Teks Bacaan.
Farhan Akbar Muttaqi

Tinggal di pinggiran Purwakarta. Guru yang terus belajar. Pengelola website www.matapendidikan.com...

Selengkapnya
Navigasi Web
Menuntaskan Proyek Satu Murid Satu Buku
Credit: CNN Indonesia

Menuntaskan Proyek Satu Murid Satu Buku

Baru tiga hari ini saya kenal dengan blog Gurunesia. Blog ini benar-benar jadi solusi bagi saya yang sejak dulu ingin punya blog sendiri, tapi cuma mau nulisnya doang. Malas buat rangkap jabatan dengan menjadi admin.

Gurunesia juga membuka cakrawala baru bagi saya. Ternyata, banyak juga guru yang punya minat tinggi di dunia tulis menulis. Alhamdulillah.

Saya lihat-lihat juga, gurunesia punya misi yang bagus. Mencetak guru-guru penulis. Satu guru satu buku. Wah, ini luar biasa. Memang semestinya demikian. Mudah-mudahan, semua penghuni gurunesia mampu mewujudkannya. Aamin.

Daftar Catatan.
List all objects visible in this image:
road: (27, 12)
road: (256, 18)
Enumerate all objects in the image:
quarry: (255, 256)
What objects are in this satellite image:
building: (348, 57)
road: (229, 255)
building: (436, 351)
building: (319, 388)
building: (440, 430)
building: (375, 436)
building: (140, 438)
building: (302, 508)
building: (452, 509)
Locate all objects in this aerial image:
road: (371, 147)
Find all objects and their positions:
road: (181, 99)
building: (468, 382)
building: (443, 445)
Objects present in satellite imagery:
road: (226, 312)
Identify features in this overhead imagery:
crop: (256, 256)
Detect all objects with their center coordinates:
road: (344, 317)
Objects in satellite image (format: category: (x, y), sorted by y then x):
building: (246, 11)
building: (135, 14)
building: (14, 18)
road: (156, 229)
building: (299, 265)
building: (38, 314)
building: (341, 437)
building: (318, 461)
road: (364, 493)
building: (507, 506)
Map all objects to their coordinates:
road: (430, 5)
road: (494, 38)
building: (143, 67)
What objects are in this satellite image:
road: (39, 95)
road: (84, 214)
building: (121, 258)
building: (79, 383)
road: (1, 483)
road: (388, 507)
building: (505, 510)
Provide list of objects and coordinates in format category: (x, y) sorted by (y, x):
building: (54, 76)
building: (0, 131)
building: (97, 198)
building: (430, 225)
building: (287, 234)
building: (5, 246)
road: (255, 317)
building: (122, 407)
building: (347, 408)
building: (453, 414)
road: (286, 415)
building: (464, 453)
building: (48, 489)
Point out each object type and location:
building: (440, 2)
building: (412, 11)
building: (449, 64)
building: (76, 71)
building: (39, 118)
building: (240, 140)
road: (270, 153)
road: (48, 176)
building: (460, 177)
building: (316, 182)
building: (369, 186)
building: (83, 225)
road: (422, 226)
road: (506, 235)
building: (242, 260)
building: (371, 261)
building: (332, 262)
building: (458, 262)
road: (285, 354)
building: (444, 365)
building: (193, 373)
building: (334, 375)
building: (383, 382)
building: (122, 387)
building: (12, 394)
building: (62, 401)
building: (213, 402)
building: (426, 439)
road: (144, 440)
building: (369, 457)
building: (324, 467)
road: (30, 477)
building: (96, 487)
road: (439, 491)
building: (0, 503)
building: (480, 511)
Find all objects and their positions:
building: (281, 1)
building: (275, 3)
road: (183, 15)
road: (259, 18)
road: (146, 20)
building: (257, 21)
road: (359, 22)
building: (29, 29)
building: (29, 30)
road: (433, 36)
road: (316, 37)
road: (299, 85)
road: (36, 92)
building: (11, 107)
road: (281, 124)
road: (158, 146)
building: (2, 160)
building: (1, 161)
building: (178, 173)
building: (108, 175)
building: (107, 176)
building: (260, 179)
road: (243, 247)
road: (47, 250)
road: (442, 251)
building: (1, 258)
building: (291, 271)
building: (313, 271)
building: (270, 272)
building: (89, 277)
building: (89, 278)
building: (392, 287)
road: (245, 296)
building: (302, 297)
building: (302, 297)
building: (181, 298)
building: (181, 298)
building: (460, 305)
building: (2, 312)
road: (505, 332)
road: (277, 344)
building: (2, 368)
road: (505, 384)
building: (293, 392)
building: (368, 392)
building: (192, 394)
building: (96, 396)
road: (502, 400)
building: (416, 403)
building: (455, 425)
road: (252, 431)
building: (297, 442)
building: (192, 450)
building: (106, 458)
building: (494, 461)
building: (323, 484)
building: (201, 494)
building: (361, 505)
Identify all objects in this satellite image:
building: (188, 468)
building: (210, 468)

Tugas Wajib.
1: Salin persis bagian dari tulisan tentang blog Gurunesia, mulai dari kata-kata yang memuat "Gurunesia juga membuka" dan berhenti setelah "mampu mewujudkannya. Aamin.".
2: Teruskan tulisan tentang blog Gurunesia mulai setelah kalimat terakhirnya.

Jawaban yang Diharapkan.
1:
Gurunesia juga membuka cakrawala baru bagi saya. Ternyata, banyak juga guru yang punya minat tinggi di dunia tulis menulis. Alhamdulillah.

Saya lihat-lihat juga, gurunesia punya misi yang bagus. Mencetak guru-guru penulis. Satu guru satu buku. Wah, ini luar biasa. Memang semestinya demikian. Mudah-mudahan, semua penghuni gurunesia mampu mewujudkannya. Aamin.

2:
Omong-omong soal buku, awal tahun ajaran ini Kepala SMA tempat saya mengajar menargetkan agar seluruh kelas 12 mampu membuat satu buku di ujung masa sekolahnya. Satu murid satu buku. Ya, begitu kurang lebih. Sebagai guru bahasa Indonesia, saya diamanatkan untuk menggarap proyek ini.

Laa hawla wa laa quwwata illa billah. Awalnya agak pesimis. Melihat kemampuan anak yang berbeda-beda, apa iya target ini akan tercapai? Terlebih, anak-anak juga dibebani dengan aneka tugas dan target lain di sekolah dan pesantren. Seperti target hafalan quran sekaligus ujian tasmi’. Memperdengarkan hafalan quran, yang sebagiannya sudah mencapai belasan juz. Dimana dalam ujian nanti, mereka diminta memperdengarkannya dari awal sampai akhir yang dihafal.

Masalah lainnya, saya pribadi tidak begitu berpengalaman membuat buku. Satu-satunya pengalaman hanya menerbitkan buku yang berisi kumpulan artikel yang dimuat diberbagai media cetak dan elektronik selama masih kuliah (rentang 2012-2015). Itu juga nerbitin sendiri. Celakanya, buku-buku itu hingga kini masih bersisa dan tersimpan di gudang. Bahkan saya lupa lagi posisinya sebelah mana.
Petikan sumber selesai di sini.